Understanding Precipitate Growth Kinetics at Ultra High Hydrostatic Pressures

In this work, we have studied the precipitate growth behavior of a metal matrix when subjected to hydrostatic pressure. We utilized Zenner-Frank phase field kinetics with integrated free energy density functional based on volumetric strain energy. We studied the precipitate growth up to 2 GPa under varying bulk modulus of the precipitate phase. We observed that subjecting to hydrostatic pressure influences the growth kinetics by reducing the precipitate growth under time evolution.
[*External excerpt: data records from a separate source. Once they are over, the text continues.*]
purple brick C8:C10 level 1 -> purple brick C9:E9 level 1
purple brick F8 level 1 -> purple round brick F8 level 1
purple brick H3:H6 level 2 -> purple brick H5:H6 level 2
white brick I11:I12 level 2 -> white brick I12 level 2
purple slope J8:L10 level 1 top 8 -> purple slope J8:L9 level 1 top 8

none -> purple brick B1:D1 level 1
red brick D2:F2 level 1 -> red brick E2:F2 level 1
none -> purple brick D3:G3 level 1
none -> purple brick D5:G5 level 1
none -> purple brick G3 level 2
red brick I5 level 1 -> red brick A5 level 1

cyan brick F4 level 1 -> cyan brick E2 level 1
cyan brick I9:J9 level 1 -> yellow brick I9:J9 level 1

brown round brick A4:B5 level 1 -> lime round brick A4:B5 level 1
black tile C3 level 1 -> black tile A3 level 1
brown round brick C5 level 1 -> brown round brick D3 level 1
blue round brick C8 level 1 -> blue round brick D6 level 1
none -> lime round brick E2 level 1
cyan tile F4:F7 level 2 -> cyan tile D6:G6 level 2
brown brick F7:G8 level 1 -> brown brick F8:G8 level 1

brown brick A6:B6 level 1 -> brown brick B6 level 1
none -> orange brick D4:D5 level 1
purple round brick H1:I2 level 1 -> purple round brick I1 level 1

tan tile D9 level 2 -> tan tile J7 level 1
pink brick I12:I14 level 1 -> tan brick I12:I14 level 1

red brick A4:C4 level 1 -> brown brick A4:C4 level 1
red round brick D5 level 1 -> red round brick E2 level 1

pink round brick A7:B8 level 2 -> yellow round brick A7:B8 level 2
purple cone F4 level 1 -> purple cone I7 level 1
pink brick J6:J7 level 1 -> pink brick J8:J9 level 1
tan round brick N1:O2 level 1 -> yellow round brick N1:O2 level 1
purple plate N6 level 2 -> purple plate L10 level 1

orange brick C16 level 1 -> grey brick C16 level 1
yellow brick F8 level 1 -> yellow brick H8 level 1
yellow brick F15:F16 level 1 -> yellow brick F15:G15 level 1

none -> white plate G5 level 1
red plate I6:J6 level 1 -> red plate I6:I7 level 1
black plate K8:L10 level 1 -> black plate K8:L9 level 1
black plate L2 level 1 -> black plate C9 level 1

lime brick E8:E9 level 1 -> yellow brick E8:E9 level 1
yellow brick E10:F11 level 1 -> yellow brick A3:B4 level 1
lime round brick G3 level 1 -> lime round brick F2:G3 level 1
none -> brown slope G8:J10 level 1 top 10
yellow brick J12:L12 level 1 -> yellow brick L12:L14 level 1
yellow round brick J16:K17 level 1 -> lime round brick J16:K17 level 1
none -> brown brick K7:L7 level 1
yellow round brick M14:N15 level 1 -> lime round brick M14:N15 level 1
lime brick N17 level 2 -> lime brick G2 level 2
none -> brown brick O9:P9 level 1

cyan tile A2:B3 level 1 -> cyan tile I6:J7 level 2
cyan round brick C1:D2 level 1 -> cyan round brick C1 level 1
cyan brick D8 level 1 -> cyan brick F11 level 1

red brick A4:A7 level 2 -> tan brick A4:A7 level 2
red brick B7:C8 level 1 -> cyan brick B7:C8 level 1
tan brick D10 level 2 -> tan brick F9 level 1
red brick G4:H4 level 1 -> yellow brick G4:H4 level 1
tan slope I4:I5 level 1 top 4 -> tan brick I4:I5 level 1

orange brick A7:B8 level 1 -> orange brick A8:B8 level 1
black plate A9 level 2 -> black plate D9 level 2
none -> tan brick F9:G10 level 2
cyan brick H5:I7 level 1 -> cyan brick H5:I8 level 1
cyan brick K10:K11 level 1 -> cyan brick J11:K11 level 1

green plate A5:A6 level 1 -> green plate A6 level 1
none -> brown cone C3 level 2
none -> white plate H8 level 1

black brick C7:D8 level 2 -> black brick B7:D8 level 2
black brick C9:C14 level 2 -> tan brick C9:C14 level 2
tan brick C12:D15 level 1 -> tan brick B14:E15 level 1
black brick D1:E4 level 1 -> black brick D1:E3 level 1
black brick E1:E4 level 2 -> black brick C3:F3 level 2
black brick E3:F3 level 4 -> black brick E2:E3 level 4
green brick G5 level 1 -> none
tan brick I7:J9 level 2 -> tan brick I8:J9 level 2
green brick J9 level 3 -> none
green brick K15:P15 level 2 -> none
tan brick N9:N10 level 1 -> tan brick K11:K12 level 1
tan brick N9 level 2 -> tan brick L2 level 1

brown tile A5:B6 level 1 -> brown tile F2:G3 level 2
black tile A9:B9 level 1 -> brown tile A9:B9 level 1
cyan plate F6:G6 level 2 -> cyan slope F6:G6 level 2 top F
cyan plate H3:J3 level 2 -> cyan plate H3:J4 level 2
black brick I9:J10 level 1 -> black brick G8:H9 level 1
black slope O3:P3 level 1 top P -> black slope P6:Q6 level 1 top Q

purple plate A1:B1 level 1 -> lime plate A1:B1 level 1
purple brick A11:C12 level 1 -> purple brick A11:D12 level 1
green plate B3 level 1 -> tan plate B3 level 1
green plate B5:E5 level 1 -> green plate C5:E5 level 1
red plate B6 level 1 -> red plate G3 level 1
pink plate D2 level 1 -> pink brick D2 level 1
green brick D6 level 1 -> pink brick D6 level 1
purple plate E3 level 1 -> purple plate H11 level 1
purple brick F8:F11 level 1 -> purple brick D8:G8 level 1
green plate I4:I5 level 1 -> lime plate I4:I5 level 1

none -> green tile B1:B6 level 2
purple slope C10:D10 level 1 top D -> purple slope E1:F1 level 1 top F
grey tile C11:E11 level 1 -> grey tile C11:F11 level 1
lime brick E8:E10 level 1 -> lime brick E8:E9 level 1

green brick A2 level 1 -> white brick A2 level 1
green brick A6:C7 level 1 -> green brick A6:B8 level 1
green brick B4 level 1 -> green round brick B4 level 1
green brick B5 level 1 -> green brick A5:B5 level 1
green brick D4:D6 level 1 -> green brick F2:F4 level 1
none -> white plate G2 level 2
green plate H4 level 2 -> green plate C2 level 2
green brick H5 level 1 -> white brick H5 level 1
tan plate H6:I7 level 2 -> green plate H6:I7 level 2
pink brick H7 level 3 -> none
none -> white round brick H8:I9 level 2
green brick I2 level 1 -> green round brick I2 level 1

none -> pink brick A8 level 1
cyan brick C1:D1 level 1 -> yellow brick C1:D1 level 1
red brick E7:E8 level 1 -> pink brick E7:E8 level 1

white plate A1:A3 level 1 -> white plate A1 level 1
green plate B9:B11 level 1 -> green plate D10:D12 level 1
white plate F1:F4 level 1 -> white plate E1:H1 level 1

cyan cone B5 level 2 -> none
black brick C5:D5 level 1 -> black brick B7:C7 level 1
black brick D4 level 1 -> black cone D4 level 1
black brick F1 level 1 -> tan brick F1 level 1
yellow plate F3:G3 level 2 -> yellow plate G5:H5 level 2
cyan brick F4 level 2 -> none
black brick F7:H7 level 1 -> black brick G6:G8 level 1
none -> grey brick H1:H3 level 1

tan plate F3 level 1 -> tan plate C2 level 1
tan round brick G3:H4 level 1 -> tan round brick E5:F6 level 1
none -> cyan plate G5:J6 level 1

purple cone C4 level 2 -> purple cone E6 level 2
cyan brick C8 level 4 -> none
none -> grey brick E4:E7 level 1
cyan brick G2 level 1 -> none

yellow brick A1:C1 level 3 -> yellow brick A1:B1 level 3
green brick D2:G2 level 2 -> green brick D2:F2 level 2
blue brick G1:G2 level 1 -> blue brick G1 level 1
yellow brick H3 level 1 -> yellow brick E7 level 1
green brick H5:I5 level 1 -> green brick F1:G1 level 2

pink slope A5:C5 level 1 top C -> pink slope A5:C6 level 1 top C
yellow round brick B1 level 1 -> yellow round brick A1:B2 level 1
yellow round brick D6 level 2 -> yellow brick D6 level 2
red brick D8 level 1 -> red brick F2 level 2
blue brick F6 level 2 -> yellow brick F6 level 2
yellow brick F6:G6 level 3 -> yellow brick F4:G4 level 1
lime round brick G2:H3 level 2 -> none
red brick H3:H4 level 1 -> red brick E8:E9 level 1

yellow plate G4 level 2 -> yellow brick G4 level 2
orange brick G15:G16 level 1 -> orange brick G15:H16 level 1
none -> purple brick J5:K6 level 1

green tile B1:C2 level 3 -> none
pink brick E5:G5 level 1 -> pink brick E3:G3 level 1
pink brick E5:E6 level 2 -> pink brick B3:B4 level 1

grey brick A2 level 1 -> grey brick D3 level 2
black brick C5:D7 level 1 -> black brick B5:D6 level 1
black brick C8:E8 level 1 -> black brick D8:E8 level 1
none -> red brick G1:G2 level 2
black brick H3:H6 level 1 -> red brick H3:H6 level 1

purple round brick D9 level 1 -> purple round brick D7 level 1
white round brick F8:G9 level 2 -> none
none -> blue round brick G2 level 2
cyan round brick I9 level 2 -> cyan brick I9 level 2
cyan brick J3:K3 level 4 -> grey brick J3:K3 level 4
In addition, the bulk modulus of the precipitate has shown an abnormality in the growth behavior compared to general observations under hydrostatic pressure. This work contributes to the smart tailoring of novel materials to reduce detrimental impacts on holistic material properties, used in large hydrostatic pressure applications.

本研究针对受静水压力作用的金属基体中析出相的生长行为展开系统探究。本研究采用基于体积应变能的积分自由能密度泛函，结合泽纳-弗兰克（Zenner-Frank）相场动力学模型开展相关分析。我们针对析出相体积模量变化的多种工况，探究了最高2吉帕（GPa）静水压力下的析出相生长过程。研究发现，静水压力作用会通过抑制时间演化过程中的析出相生长，对生长动力学产生调控影响。此外，与静水压力下的常规观测结果相比，析出相的体积模量对其生长行为表现出异常调控效应。本研究可为大静水压力应用场景下的新型材料精准定制提供理论支撑，以削弱不利因素对材料整体性能的负面影响。